AVAILABLE RECORDS:
■ ■ ■ ■

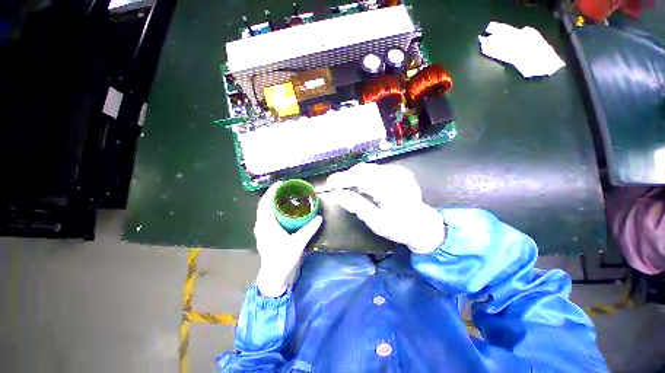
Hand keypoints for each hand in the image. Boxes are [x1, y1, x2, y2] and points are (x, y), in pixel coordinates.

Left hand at [254, 182, 322, 296]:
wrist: (273, 275)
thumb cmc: (283, 258)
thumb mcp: (298, 244)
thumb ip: (308, 230)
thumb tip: (319, 217)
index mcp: (266, 224)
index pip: (266, 203)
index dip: (272, 191)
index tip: (280, 183)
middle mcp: (260, 225)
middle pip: (263, 206)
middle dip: (272, 196)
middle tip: (284, 189)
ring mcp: (260, 232)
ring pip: (263, 213)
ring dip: (271, 204)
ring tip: (283, 199)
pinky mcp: (262, 236)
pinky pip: (264, 219)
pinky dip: (270, 212)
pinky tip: (280, 214)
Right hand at [326, 163, 444, 253]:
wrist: (422, 225)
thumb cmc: (399, 227)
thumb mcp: (376, 222)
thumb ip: (356, 206)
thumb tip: (336, 194)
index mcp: (389, 188)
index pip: (360, 177)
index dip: (342, 179)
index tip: (329, 184)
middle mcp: (395, 175)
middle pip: (364, 170)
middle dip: (348, 176)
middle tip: (335, 186)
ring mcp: (399, 172)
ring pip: (370, 168)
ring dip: (356, 175)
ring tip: (346, 186)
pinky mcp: (401, 172)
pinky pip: (378, 170)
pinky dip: (367, 175)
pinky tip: (362, 185)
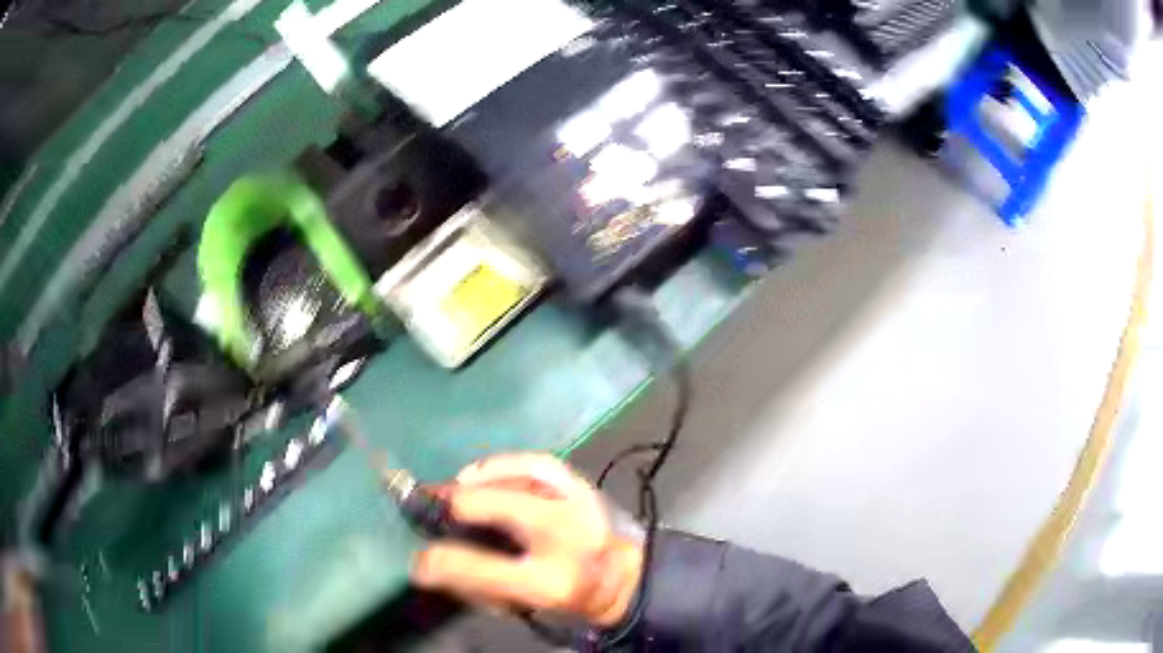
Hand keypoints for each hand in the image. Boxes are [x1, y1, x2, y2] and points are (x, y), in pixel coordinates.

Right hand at [410, 453, 642, 626]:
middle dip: (457, 505)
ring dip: (479, 481)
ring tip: (454, 489)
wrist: (623, 579)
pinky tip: (482, 472)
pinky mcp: (582, 486)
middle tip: (431, 506)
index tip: (418, 560)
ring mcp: (579, 506)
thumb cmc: (567, 599)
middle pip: (502, 508)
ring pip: (522, 477)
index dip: (439, 563)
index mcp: (550, 583)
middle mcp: (567, 540)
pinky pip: (539, 462)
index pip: (481, 569)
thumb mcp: (523, 605)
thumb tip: (429, 561)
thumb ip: (477, 584)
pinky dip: (505, 462)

■ ■ ■ ■

Repeat the material above in full and exactly, apart from the pictures.

Hand keypoints for each hand in the image. Boxes are [x1, y1, x2, y2] and points are (x, y), in pixel coordinates.

Left hand at [254, 182, 322, 296]:
wrist: (273, 275)
thumb cmc: (283, 258)
thumb mcp: (298, 244)
thumb ip: (308, 230)
thumb tip: (319, 217)
index mcp: (266, 224)
index pip: (266, 203)
index dip: (272, 191)
index tip: (280, 183)
middle mcp: (260, 225)
middle pip: (263, 206)
middle dip: (272, 196)
middle tip: (284, 189)
ring mcp: (260, 232)
ring pip: (263, 213)
ring dip: (271, 204)
ring tip: (283, 199)
pinky mcp: (262, 236)
pinky pip: (264, 219)
pinky dip: (270, 212)
pinky tip: (280, 214)
Right hand at [326, 163, 444, 253]:
wrist: (422, 225)
thumb cmc: (399, 227)
thumb mcp: (376, 222)
thumb ip: (356, 206)
thumb tip: (336, 194)
index mcp: (389, 188)
index pip: (360, 177)
index dip: (342, 179)
index tip: (329, 184)
middle mcp: (395, 175)
middle pip: (364, 170)
middle dip: (348, 176)
middle tip: (335, 186)
ring mcp: (399, 172)
ring pip: (370, 168)
ring dip: (356, 175)
ring tip: (346, 186)
pinky mcp: (401, 172)
pinky pip: (378, 170)
pinky dip: (367, 175)
pinky tip: (362, 185)
Hand keypoints for each hand in the image. Boxes are [x1, y1, x2, y2] and points are (x, y), in pixel coordinates.

Right hand at [410, 453, 642, 626]:
middle dip: (457, 505)
ring dip: (479, 481)
ring tip: (454, 489)
wrist: (623, 579)
pinky tip: (482, 472)
pinky mcp: (582, 486)
middle tip: (431, 506)
index tip: (418, 560)
ring mcp: (579, 506)
thumb cmc: (567, 599)
middle pip: (502, 508)
ring pip: (522, 477)
index dip: (439, 563)
index mcp: (550, 583)
middle mcp: (567, 540)
pinky pip: (539, 462)
index pip: (481, 569)
thumb mcp: (523, 605)
thumb tip: (429, 561)
thumb ip: (477, 584)
pinky dip: (505, 462)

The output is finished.